I obtained several person recognition tests. I completed them, feeling puzzled at times. In one, called the facial recall assessment, I had to look at monochrome photos of a face from three angles, then find it in groups. During another test that instructed me to pick out famous people from a mix of photos, many of the faces felt at least known, but I couldn't precisely recognize them – similar to my actual experience.
I felt doubtful about my results. But after evaluation of my performance, I had correctly identified 96% of the famous person faces. The finding was that I qualified as a "near-exceptional facial identifier".
Grasping False Alarm Percentages
I also did exceptionally in the old/new faces task, which was described as especially effective for measuring someone's memory for faces. The test-taker looks at a series of 60 monochrome photos, each of a distinct face. Then they examine a string of 120 similar photos – the first group plus 60 unfamiliar countenances – and indicate which were in the first set. The exceptional facial identifier cutoff is roughly 80%; I recognized 78% of the faces I'd seen. On the other extreme of the range, people with prosopagnosia correctly guess an average of 57%.
I felt pleased with my performance, but also surprised. I remembered many of the familiar visages, but rarely mistook a unfamiliar countenance for one that I'd seen before. My score on this measure, called the incorrect identification frequency, was 18%. Typical rememberers, superior face rememberers and those with facial agnosia all have a false alarm rate of about 30% on average. So why was I misidentifying a unknown person's face for my grandmother's?
Exploring Possible Explanations
It was theorized that I possibly possessed some exceptional facial identifier abilities.
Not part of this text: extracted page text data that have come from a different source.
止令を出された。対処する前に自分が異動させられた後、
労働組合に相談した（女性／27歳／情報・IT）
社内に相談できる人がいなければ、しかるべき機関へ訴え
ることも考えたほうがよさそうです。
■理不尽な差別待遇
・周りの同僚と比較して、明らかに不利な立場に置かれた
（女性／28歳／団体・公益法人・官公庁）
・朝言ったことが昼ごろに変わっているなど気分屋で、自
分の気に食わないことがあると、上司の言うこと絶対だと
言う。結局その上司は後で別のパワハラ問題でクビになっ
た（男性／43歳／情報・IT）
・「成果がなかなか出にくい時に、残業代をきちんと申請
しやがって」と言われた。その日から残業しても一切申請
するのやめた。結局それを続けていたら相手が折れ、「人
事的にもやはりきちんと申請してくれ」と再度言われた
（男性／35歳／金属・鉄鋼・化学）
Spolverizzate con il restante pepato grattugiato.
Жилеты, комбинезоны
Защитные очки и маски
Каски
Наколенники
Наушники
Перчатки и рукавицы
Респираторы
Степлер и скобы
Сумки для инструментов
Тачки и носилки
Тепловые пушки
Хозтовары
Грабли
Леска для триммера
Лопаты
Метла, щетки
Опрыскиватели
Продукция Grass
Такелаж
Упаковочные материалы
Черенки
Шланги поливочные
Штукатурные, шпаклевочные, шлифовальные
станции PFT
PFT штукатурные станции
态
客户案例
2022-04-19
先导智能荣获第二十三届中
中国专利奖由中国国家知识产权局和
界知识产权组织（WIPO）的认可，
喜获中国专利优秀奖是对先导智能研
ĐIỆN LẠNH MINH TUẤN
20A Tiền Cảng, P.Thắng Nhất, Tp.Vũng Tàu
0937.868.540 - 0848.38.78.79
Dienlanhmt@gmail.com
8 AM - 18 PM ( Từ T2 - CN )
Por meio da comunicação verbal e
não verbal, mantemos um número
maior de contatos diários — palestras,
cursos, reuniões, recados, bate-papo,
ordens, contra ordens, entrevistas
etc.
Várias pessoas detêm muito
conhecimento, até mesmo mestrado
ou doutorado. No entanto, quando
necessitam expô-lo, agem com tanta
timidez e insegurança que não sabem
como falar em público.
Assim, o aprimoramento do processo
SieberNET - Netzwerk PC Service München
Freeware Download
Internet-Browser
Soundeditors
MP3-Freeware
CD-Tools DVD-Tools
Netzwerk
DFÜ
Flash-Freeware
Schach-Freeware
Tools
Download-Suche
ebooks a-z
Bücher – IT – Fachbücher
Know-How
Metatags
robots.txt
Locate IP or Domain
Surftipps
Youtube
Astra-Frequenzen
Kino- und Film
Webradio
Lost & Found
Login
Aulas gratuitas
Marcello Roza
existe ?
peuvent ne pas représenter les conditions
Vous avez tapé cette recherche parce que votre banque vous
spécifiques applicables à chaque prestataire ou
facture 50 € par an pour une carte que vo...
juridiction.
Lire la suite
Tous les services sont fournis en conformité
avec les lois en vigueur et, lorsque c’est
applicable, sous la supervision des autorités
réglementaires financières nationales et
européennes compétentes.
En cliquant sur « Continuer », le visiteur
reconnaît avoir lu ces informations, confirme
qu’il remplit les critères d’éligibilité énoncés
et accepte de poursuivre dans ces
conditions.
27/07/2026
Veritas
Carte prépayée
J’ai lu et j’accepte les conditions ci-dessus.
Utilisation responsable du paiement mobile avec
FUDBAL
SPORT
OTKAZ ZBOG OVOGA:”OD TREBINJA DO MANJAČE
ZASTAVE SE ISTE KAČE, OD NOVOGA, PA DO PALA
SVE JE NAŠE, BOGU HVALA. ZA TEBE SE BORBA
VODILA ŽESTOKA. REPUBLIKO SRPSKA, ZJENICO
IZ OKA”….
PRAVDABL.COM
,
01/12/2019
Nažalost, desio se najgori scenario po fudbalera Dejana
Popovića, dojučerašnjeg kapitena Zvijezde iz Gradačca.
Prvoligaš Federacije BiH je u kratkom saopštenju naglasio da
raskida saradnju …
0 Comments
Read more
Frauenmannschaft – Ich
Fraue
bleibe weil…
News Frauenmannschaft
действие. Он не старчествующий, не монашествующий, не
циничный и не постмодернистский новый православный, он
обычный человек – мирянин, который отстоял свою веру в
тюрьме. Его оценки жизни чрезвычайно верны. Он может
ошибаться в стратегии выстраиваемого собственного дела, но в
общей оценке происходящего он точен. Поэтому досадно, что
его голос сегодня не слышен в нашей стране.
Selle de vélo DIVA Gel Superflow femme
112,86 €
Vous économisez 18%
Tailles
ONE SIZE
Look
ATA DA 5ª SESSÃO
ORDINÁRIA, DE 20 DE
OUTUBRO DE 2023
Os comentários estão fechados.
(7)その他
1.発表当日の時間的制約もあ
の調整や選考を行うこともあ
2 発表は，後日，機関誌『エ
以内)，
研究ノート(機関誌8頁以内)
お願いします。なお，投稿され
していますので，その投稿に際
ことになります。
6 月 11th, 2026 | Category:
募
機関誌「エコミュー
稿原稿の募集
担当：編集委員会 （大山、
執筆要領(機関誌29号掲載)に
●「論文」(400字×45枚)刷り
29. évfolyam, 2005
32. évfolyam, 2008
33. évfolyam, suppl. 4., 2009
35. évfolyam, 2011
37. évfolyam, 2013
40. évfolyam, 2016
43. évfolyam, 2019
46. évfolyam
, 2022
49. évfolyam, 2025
Everyone has a catalogue of the faces we know in our recall, but super-recognizers – and probably near-exceptional individuals like me – have a comparatively extensive and detailed catalogue. We're also likely to distinguish countenances – that is, attribute traits to each face, such as friendliness or impoliteness. Research suggests that the later element helps people to learn and store faces to permanent recall. While distinguishing may help me recall people, it may also mislead me into seeing my grandma in a woman who has a analogous presence.
In moreover, it was believed I might be "an active face perceiver", meaning I pay a considerable notice to faces. Others may have more mistaken recognition moments, thinking they identify someone they don't know. But because I tend to look closely at faces, I am disposed to notice the stranger who looks like my grandmother. Indeed, one acquaintance who said she doesn't make person recognition mistakes acknowledged she doesn't really look at the people around her.
Examining Over-familiarity for Faces
These evaluations helped me understand where I positioned on the continuum. But I wanted to understand more about what is happening in the brain when we "recognize" unknown people. Researching further, I read about a condition called hyperfamiliarity for faces (HFF), in which unknown faces appear familiar. Initially, this sounded like it could pertain to me. But the small number of recorded occurrences all occurred after a medical episode such as a epileptic episode or cerebral accident, unlike the idiosyncrasy that I've been observing my whole mature years.
Through scientific platforms, experts have heard from about 24,000 prosopagnosics, as well as people with all kinds of face identification difficulties, including sight abnormalities, like when faces appear to be dissolving. Researchers study many of these people, using tools like the known/unknown countenances task and the facial recall assessment.
Experts have heard from only a few of people with potential HFF in many years of investigation.
"The prevalence is quite low," one expert said of HFF. However, they hypothesized that there may be a continuum, with some people who think all visages is familiar, and others, like me, who only experience it a few times a month.